Let`s prove or disprove it.
IMDB 50k This dataset contains 50k comments with positive or negative labels.
Temperature parameter for soft targets is T=2.
Distilled models were trained with similarly initialized weights for usual training and Knowledge distillation. It was used for comparing influence of knowledge distillation. Due to computational and time shortage I didn`t explore the influence of parameter T on Knowledge Distillation quality :(
Pretrained BERT from HuggingFace was used as a teacher model. Teacher was trained for 2 epochs (40 min on colab) and achieved 0.87 accuracy (current SOTA has 0.97 accuracy for comparison).
Two architectures was trained: Neural network with GRU and convolutional layers. For both types there were set of experiments with different hidden sizes.
Training from scratch (4 epochs for RNN; 3 epochs for CNN)

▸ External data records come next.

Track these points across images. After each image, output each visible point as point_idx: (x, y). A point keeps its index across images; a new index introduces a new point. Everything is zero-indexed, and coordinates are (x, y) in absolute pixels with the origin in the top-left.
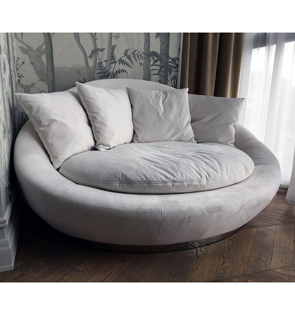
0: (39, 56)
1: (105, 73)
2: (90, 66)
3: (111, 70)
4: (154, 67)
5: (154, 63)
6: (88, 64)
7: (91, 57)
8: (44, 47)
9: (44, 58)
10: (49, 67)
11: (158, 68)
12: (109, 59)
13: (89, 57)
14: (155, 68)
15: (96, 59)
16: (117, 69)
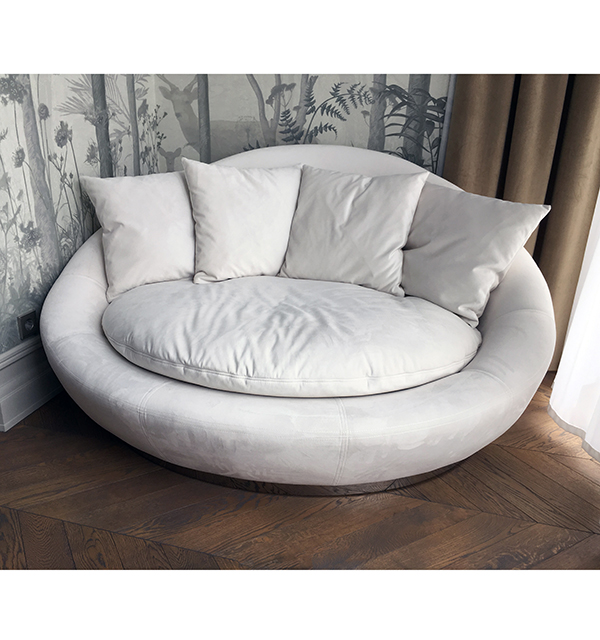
0: (188, 103)
1: (294, 132)
2: (269, 120)
3: (306, 127)
4: (393, 119)
5: (393, 111)
6: (264, 115)
7: (270, 101)
8: (196, 85)
9: (195, 105)
10: (202, 121)
11: (403, 121)
12: (302, 105)
13: (267, 102)
14: (396, 122)
15: (279, 104)
16: (316, 124)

Model | Accuracy | F1 | Precision | Recall |
---|---|---|---|---|
GRU (64 hidden size) | 0.78 | 0.78 | 0.78 | 0.77 |
GRU (128 hidden size) | 0.80 | 0.77 | 0.84 | 0.80 |
GRU (256 hidden size) | 0.80 | 0.81 | 0.78 | 0.80 |
CNN (64 hidden size) | 0.77 | 0.86 | 0.64 | 0.73 |
CNN (128 hidden size) | 0.80 | 0.82 | 0.78 | 0.80 |
CNN (256 hidden size) | 0.80 | 0.81 | 0.78 | 0.80 |
Results are really close to each other
Training with Teacher (Only soft targets)
Model | Accuracy | Precision | Recall | f1 |
---|---|---|---|---|
GRU (64 hidden size) | 0.82 | 0.79 | 0.86 | 0.82 |
GRU (128 hidden size) | 0.83 | 0.80 | 0.87 | 0.83 |
GRU (256 hidden size) | 0.83 | 0.80 | 0.87 | 0.83 |
CNN (64 hidden size) | 0.81 | 0.80 | 0.82 | 0.81 |
CNN (128 hidden size) | 0.82 | 0.83 | 0.80 | 0.81 |
CNN (256 hidden size) | 0.82 | 0.82 | 0.82 | 0.82 |
In addition, there were several experiments with extra training with hard targets. However, all models showed degeneration in performance.

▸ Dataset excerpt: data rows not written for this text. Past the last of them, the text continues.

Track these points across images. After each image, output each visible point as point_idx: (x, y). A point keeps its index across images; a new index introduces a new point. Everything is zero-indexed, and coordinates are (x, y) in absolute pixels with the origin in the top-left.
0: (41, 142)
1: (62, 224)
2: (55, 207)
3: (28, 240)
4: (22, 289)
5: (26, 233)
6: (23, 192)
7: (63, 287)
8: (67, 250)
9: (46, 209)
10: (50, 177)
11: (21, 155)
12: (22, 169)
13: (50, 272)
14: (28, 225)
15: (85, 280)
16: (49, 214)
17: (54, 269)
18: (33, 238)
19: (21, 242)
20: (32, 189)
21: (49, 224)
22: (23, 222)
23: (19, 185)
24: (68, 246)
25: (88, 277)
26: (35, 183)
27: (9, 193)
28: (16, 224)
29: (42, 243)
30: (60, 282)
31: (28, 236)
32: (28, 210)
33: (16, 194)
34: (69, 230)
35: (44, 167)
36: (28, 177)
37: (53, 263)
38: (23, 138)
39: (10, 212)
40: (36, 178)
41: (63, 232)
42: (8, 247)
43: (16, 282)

After conducting experiments with relatively large Student models I wanted to investigate influence of Knowledge Distillation for smaller Student nets.
Training from scratch
Model | Accuracy | Precision | Recall | f1 |
---|---|---|---|---|
GRU (16 hidden size) | 0.73 | 0.75 | 0.67 | 0.71 |
GRU (32 hidden size) | 0.73 | 0.76 | 0.66 | 0.71 |
Training with Teacher (Only soft targets)
Model | Accuracy | Precision | Recall | f1 |
---|---|---|---|---|
GRU (16 hidden size) | 0.75 | 0.72 | 0.79 | 0.75 |
GRU (32 hidden size) | 0.80 | 0.80 | 0.80 | 0.80 |
We can see rapid improve for 32 hidden size. Perhaps, the Knowledge Distillation works better for smaller Students models. This fact may be explored more precisely in further works:)
However, the difference in performance for 16 hidden is not really big. I suppose, it happens because the model is not big enough for this task itself.
The Hypothesis wasn`t proved. Knowledge distillation works even on binary classification. All models have a better performance learning soft targets than learning from scratch.